For raspberry, the protocol developed from this study is based on the removal of the meristem from
buds collected in open field, and sterilization with a solution of sodium hypochlorite and water at
2% of active chlorine, for 20 minutes, then the meristems were transferred in vitro on MS substrate
added 0.25 mg/l of 6-BAP. This medium resulted appropriate to produce a proliferation rate of
about 2.4, at each subculture of 20 days. Rooting of raspberry plants was obtained by using the
same substrate but without PGR. This protocol can be applied for the production of complete plants
of commercial interest.
Regarding sage, the protocol provides a 1 cm in length microtalee sterilization by 2% of active
chlorine for 20 minutes, then, better proliferation rate was obtained by using MS medium added
with 0.25 mg/l of 6-BAP and with agar concentration increased to 8 mg/l, so to reduce explant
vitrification. At these conditions resulted a proliferation rate of about 1:3 explants. To achieve sage
in vitro plant rooting was not sufficient the the simple removal of cytokinin, This confirm the
necessity to use for this specie different rooting media including auxins or even activated carbon, so
to better stimulate plant elongation and rooting before of an acclimatation period of about 20 - 30
days.
Related to origano’s trials, results confirm what is available in literature, the sterilizations were
positive when performed on seeds treated with 0.5% of active chlorine, for 5 minutes, and then
transferred to the proliferation substrate of MS containing 0,25 mg/l of 6-BAP, to obtain a
proliferation rate of 5. The rooting protocol resulted relatively simple because it is sufficient to
lengthen the time of subculture with 7 days more obtain a 100% rooting rate.

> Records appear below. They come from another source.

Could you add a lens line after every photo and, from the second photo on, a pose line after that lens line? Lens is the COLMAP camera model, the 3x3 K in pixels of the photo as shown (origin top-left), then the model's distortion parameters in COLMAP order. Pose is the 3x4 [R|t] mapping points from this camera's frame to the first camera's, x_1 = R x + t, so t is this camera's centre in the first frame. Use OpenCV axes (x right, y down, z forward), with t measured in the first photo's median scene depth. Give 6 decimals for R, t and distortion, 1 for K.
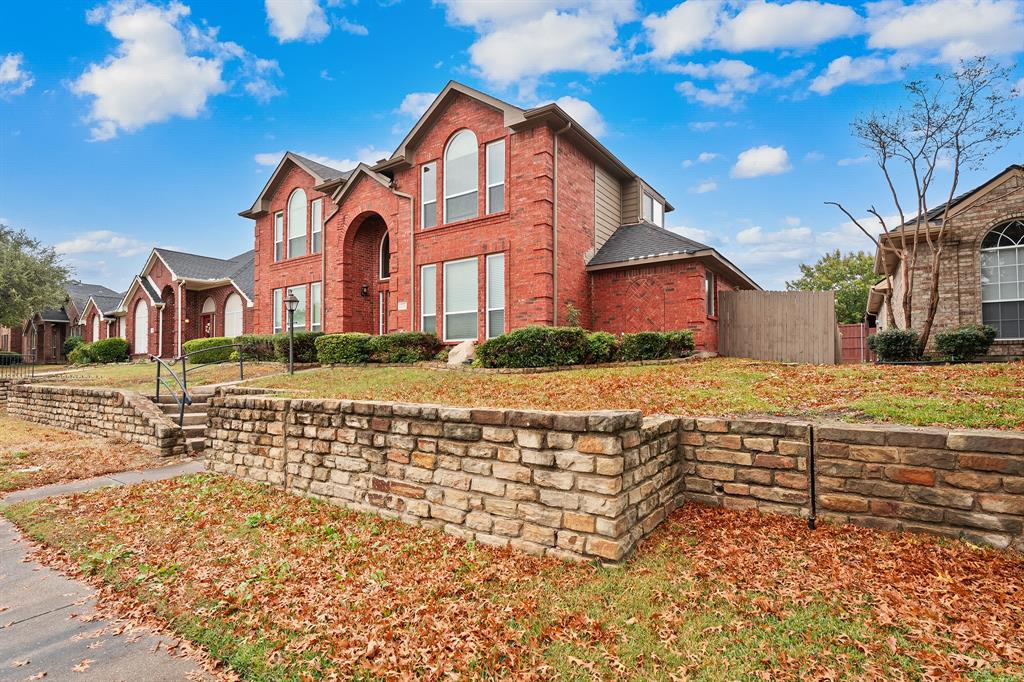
lens RADIAL K [[498.2, 0, 500.9], [0, 498.2, 361.4], [0, 0, 1]] dist [-0.002565, -0.000251]
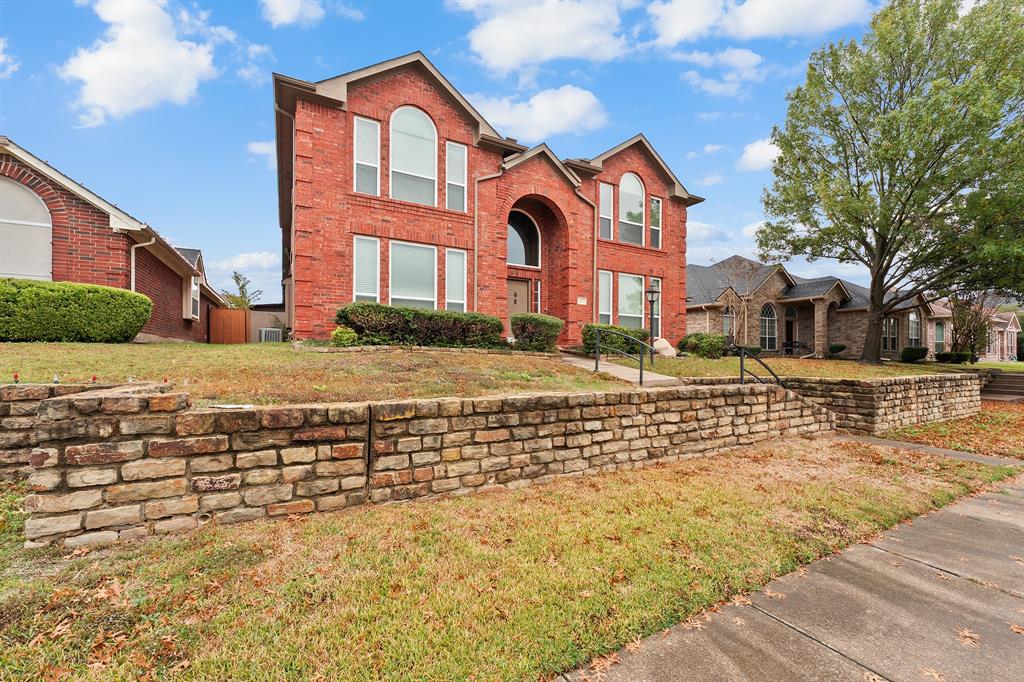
lens RADIAL K [[421.0, 0, 519.0], [0, 421.0, 356.9], [0, 0, 1]] dist [-0.000798, -0.000132]
pose [[0.425712, 0.005970, 0.904839, -1.160424], [-0.018622, 0.999824, 0.002165, 0.011536], [-0.904667, -0.017772, 0.425748, 0.779738]]
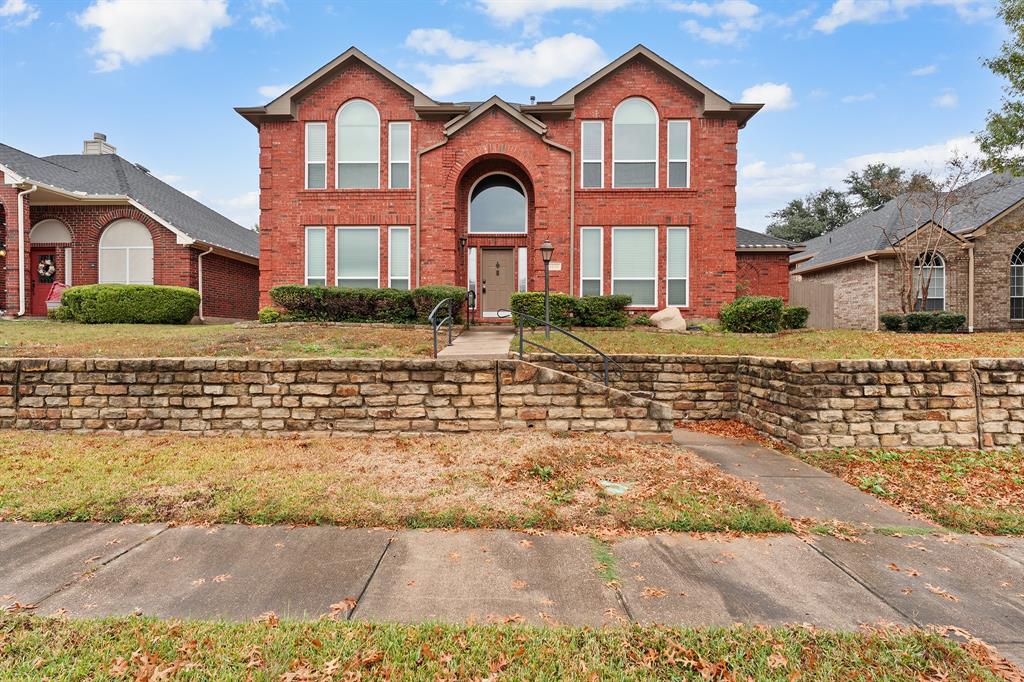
lens RADIAL K [[461.1, 0, 511.8], [0, 461.1, 341.0], [0, 0, 1]] dist [0.000039, -0.001091]
pose [[0.827278, 0.001266, 0.561791, -0.796237], [-0.011208, 0.999836, 0.014252, 0.017264], [-0.561680, -0.018087, 0.827157, 0.353764]]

At the end we can confirm the versatility of the micropropagation technology and components
primarily regarding the substrate composition as described by MS (1962).
This experience was useful for the purpose designated in theory, techniques and detailed protocols
developed by this work can be taken in account for local nursery production of high quality
commercial plants. This experience can be considered useful to be transferred for the propagation of
other specie of interested for the regional production system.